--- Work required ---
Reproduce the source text of every record below word for word, leaving out the pictures.

--- Information ---

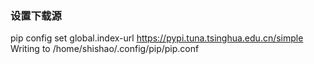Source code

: 

### 设置下载源
pip config set global.index-url https://pypi.tuna.tsinghua.edu.cn/simple
Writing to /home/shishao/.config/pip/pip.conf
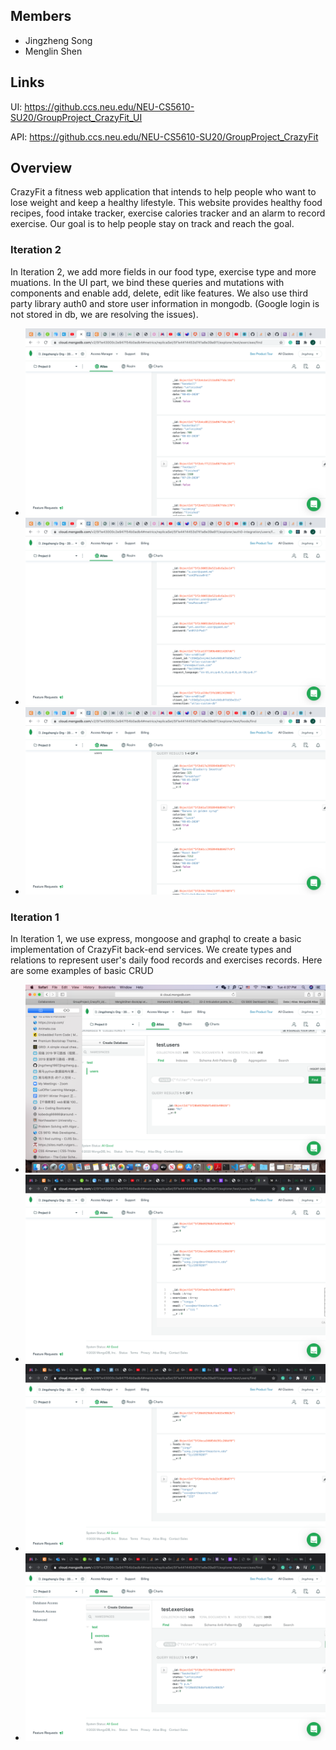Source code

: ## Members

* Jingzheng Song
* Menglin Shen

## Links

UI: https://github.ccs.neu.edu/NEU-CS5610-SU20/GroupProject_CrazyFit_UI

API: https://github.ccs.neu.edu/NEU-CS5610-SU20/GroupProject_CrazyFit

## Overview

CrazyFit a fitness web application that intends to help people who want to lose weight and keep a healthy lifestyle. This website provides healthy food recipes, food intake tracker, exercise calories tracker and an alarm to record exercise. Our goal is to help people stay on track and reach the goal.

### Iteration 2
In Iteration 2, we add more fields in our food type, exercise type and more muations. In the UI part, we bind these queries and mutations with components and enable add, delete, edit like features. We also use third party library auth0 and store user information in mongodb. (Google login is not stored in db, we are resolving the issues). 

- ![1](/screenshots/moreFields.png)
- ![2](/screenshots/auth0Users.png)
- ![3](/screenshots/foodsWithTime.png)



### Iteration 1

In Iteration 1, we use express, mongoose and graphql to create a basic implementation of CrazyFit back-end services. We create types and relations to represent user's daily food records and exercises records.
Here are some examples of basic CRUD
- ![1](/screenshots/connect.png)
- ![2](/screenshots/beforeEdit.png)
- ![3](/screenshots/afterEdit.png)
- ![4](/screenshots/successAdd.png)

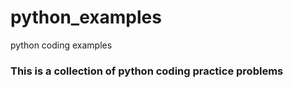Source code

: # python_examples
python coding examples
### This is a collection of python coding practice problems
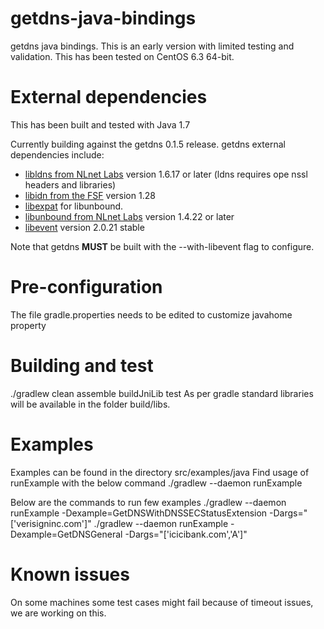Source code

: getdns-java-bindings
======================
getdns java bindings. This is an early version with limited testing and validation. This has been tested on CentOS 6.3 64-bit.

External dependencies
=====================
This has been built and tested with Java 1.7

Currently building against the getdns 0.1.5 release.
getdns external dependencies include:
* [libldns from NLnet Labs](https://www.nlnetlabs.nl/projects/ldns/) version 1.6.17 or later (ldns requires ope
nssl headers and libraries)
* [libidn from the FSF](http://www.gnu.org/software/libidn/) version 1.28
* [libexpat](http://expat.sourceforge.net/) for libunbound.
* [libunbound from NLnet Labs](http://www.nlnetlabs.nl/projects/unbound/) version 1.4.22 or later
* [libevent](http://libevent.org) version 2.0.21 stable

Note that getdns **MUST** be built with the --with-libevent flag to configure.


Pre-configuration
======================
The file gradle.properties needs to be edited to customize javahome property

Building and test
======================
./gradlew clean assemble buildJniLib test
As per gradle standard libraries will be available in the folder build/libs.


Examples
======================
Examples can be found in the directory src/examples/java
Find usage of runExample with the below command
./gradlew --daemon runExample

Below  are the commands to run few examples
./gradlew --daemon runExample -Dexample=GetDNSWithDNSSECStatusExtension  -Dargs="['verisigninc.com']"
./gradlew --daemon runExample -Dexample=GetDNSGeneral  -Dargs="['icicibank.com','A']"

Known issues
======================
On some machines some test cases might fail because of timeout issues, we are working on this.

--- Solution below ---
Source code

: 

### 设置下载源
pip config set global.index-url https://pypi.tuna.tsinghua.edu.cn/simple
Writing to /home/shishao/.config/pip/pip.conf
Source code

: ## Members

* Jingzheng Song
* Menglin Shen

## Links

UI: https://github.ccs.neu.edu/NEU-CS5610-SU20/GroupProject_CrazyFit_UI

API: https://github.ccs.neu.edu/NEU-CS5610-SU20/GroupProject_CrazyFit

## Overview

CrazyFit a fitness web application that intends to help people who want to lose weight and keep a healthy lifestyle. This website provides healthy food recipes, food intake tracker, exercise calories tracker and an alarm to record exercise. Our goal is to help people stay on track and reach the goal.

### Iteration 2
In Iteration 2, we add more fields in our food type, exercise type and more muations. In the UI part, we bind these queries and mutations with components and enable add, delete, edit like features. We also use third party library auth0 and store user information in mongodb. (Google login is not stored in db, we are resolving the issues). 

- ![1](/screenshots/moreFields.png)
- ![2](/screenshots/auth0Users.png)
- ![3](/screenshots/foodsWithTime.png)



### Iteration 1

In Iteration 1, we use express, mongoose and graphql to create a basic implementation of CrazyFit back-end services. We create types and relations to represent user's daily food records and exercises records.
Here are some examples of basic CRUD
- ![1](/screenshots/connect.png)
- ![2](/screenshots/beforeEdit.png)
- ![3](/screenshots/afterEdit.png)
- ![4](/screenshots/successAdd.png)

Source code

: # python_examples
python coding examples
### This is a collection of python coding practice problems
Source code

: getdns-java-bindings
======================
getdns java bindings. This is an early version with limited testing and validation. This has been tested on CentOS 6.3 64-bit.

External dependencies
=====================
This has been built and tested with Java 1.7

Currently building against the getdns 0.1.5 release.
getdns external dependencies include:
* [libldns from NLnet Labs](https://www.nlnetlabs.nl/projects/ldns/) version 1.6.17 or later (ldns requires ope
nssl headers and libraries)
* [libidn from the FSF](http://www.gnu.org/software/libidn/) version 1.28
* [libexpat](http://expat.sourceforge.net/) for libunbound.
* [libunbound from NLnet Labs](http://www.nlnetlabs.nl/projects/unbound/) version 1.4.22 or later
* [libevent](http://libevent.org) version 2.0.21 stable

Note that getdns **MUST** be built with the --with-libevent flag to configure.


Pre-configuration
======================
The file gradle.properties needs to be edited to customize javahome property

Building and test
======================
./gradlew clean assemble buildJniLib test
As per gradle standard libraries will be available in the folder build/libs.


Examples
======================
Examples can be found in the directory src/examples/java
Find usage of runExample with the below command
./gradlew --daemon runExample

Below  are the commands to run few examples
./gradlew --daemon runExample -Dexample=GetDNSWithDNSSECStatusExtension  -Dargs="['verisigninc.com']"
./gradlew --daemon runExample -Dexample=GetDNSGeneral  -Dargs="['icicibank.com','A']"

Known issues
======================
On some machines some test cases might fail because of timeout issues, we are working on this.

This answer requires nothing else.